Overige maatregelen 
Ook een aantal andere belastingmaatregelen die wegens corona genomen zijn, zoals de betaalpauze voor hypotheekverplichtingen, lopen door tot 1 januari 2021. 
Daarnaast is een nieuwe maatregel getroffen: werknemers behouden recht op reisaftrek voor ov-kosten voor woon-werkverkeer die zij niet van de werkgever vergoed krijgen, ook al werken zij thuis. Voorwaarde is dat de kosten ongewijzigd zijn gebleven. 

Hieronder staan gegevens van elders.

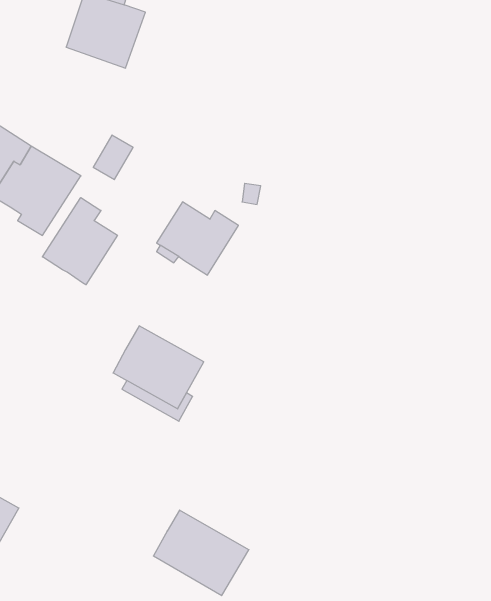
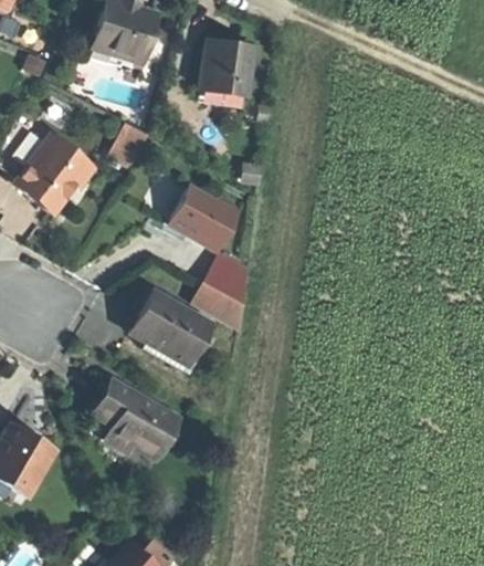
building: none -> [200,40,255,96]
building: [42,198,117,285] -> none
building: none -> [196,253,250,328]
building: [153,510,249,596] -> [91,385,176,461]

Nieuwe maatregelen gericht op investeringen 

Het kabinet neemt ook nieuwe maatregelen gericht op het stimuleren van investeringen en uiteindelijk economische groei. Publieke investeringen in onder meer infrastructuur ter waarde van twee miljard euro worden naar voren gehaald. Het kabinet investeert daarnaast in een nationale scale-up faciliteit (150 miljoen euro) en reserveert 300 miljoen euro om eventueel te kunnen participeren in een beoogd privaat fonds om (middel)grote bedrijven te herkapitaliseren. 
Ook stelt het kabinet 150 miljoen euro beschikbaar om het fondsvermogen van de Regionale Ontwikkelingsmaatschappijen (ROM’s) extra aan te vullen, zodat zij innovatieve mkb-ondernemingen via financiering kunnen versterken. Het kabinet heeft 255 miljoen euro vrijgemaakt voor cofinanciering van EU-programma’s gericht op regionale ontwikkeling, innovatie, duurzaamheid en digitalisering. 

Aanvullend sociaal pakket 
De komende maanden zullen sommige mensen hun werk kwijtraken en op zoek moeten naar een andere baan. Anderen zullen de overstap willen maken van hun huidige werk naar ander werk met meer toekomstperspectief. Het kabinet wil mensen daarbij helpen. Daarom trekt het kabinet geld uit voor begeleiding bij het vinden van nieuw werk door het UWV en de gemeenten. Ook komt er meer geld vrij voor om- en bijscholing. Daarnaast gaat het kabinet mensen die kwetsbaar zijn in een economische crisis extra ondersteunen, zoals jongeren en mensen in de banenafspraak. Ook wil het kabinet mensen met een hoog risico op armoede en problematische schulden helpen. In totaal trekt het kabinet voor dit aanvullend sociaal pakket ruim 1 miljard euro uit.